If you are not confident to do it, let a professional do it. If you get air in to the system the fuel pump which is integral in the injection pump these days should pull the fuel through, it don't always you could end up with loads of cranking and head scratching and a non start situation, and then the phone call Help !!!

Loddy


----------



## Skar

If it's only "briefly flashed on" then I would ignore it tbh. I've had this on both Citroen and Fiat diesels. 

When it happened in the Citroen I pulled off the motorway and called the local Citroen dealer, he said it was most likely a fault with the sensor but to get back to him if it stayed on for a long period of time. It didn't. 

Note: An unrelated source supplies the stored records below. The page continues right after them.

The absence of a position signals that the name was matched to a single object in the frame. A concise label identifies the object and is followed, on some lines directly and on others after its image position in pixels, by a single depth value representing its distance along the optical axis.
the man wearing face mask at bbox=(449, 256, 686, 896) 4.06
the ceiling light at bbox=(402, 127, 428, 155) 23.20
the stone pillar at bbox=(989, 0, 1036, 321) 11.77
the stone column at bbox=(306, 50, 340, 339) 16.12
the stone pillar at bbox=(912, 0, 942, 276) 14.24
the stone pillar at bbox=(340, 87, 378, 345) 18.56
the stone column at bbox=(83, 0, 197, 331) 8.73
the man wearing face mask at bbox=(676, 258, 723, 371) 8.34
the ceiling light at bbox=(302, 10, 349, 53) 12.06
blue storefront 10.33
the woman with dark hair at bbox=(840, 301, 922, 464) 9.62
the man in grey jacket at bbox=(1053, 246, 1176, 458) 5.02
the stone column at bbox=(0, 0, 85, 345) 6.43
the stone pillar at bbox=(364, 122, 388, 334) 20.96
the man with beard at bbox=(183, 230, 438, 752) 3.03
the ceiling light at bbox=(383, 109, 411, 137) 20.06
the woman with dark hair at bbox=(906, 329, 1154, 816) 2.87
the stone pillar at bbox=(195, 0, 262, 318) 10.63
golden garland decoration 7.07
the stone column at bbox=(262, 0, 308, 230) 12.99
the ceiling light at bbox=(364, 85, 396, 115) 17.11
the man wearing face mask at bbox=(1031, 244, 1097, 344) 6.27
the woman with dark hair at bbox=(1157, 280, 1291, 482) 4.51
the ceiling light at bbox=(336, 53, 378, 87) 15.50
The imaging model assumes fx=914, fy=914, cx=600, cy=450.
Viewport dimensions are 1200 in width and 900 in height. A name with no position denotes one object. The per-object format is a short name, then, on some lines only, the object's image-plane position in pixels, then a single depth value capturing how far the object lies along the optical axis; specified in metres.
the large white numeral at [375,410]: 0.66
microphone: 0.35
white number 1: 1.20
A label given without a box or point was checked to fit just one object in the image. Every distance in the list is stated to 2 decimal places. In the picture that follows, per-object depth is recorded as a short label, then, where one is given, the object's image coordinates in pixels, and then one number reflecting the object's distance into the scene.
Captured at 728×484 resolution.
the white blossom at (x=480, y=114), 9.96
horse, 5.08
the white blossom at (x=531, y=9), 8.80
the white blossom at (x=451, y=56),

When it happened in the Fiat I just ignored it and it was ok the next day.


----------



## vicdicdoc

If the fuel filter is the type where you have no drain or you need to fit a new filter - make sure you fill the new filter with diesel before fitting it otherwise it won't draw the fuel through, I fitted a new filter without filling it and 20minutes pulling on the starter done nothing except drain my battery !


----------



## andyandsue

*water fuel*

if its a new purchase id be tempted to change oil and filter and fuel filter too , peace of mind. ive drained my filter very simply details on line . fuel filters can be tricky to change as the seals can be worn and allow air in which can cause grief


----------



## Yorkshirewanderer

*Fuel filter change*

Lots of very good advice even from people that start of explaining they are not experts, I started working in a garage at 15 and have finally managed to escape the motor trade ( I'm 40 next week)
Personally if its something you have not done before find a mechanic and for just a few quid one Saturday they would be happy to do a full service cash in hand, make them a coffee and pay attention to what they do, ask questions and I'm certain you will be able to carry out the next service, just a few hopefully helpful points
1. Fill the new fuel filter with clean diesel before fitting (if canister type) this will reduce the chance of having to bleed the system
2. Don't drain diesel into a plastic bag you will end up with a horrible mess
3. Buy a Haynes manual they cover pretty much everything 
4. What might take you all day Saturday will take a mechanic a couple of hours, how valuable is your time, do you have a good selection of tools?


----------



## blackbirdbiker

eurajohn said:


> You don't say what base vehicle the Hymer is, if it is Fiat (or Sevel derivatives) then as suggested by Fatalhud there is a drain screw at the bottom of the fuel filter bowl, if you're changing the filter you'll need to prime the system, dependant on vehicle it is normally a rubber bulb in the supply line. Something to be aware of though, be extra careful when replacing the o ring seal, if you get any air leak into the system you will have problems.


The letter B means it is a Fiat, Hymer have some wierd and wonderful meanings on their model numbers sometimes..
Keith


----------



## BrianJP

If its Fiat Jtd theres no need to fill new filter as its primed by yhe pump in the tank.


----------



## eurajohn

Apart from the fact that the OP is almost 3 years old, if you read the content they do say they are enquiring about a 1995 base vehicle, hence the reply with information I gave a the time, which I still believe to be correct for that vehicle.
Hopefully they have managed to replace the filter by now.


----------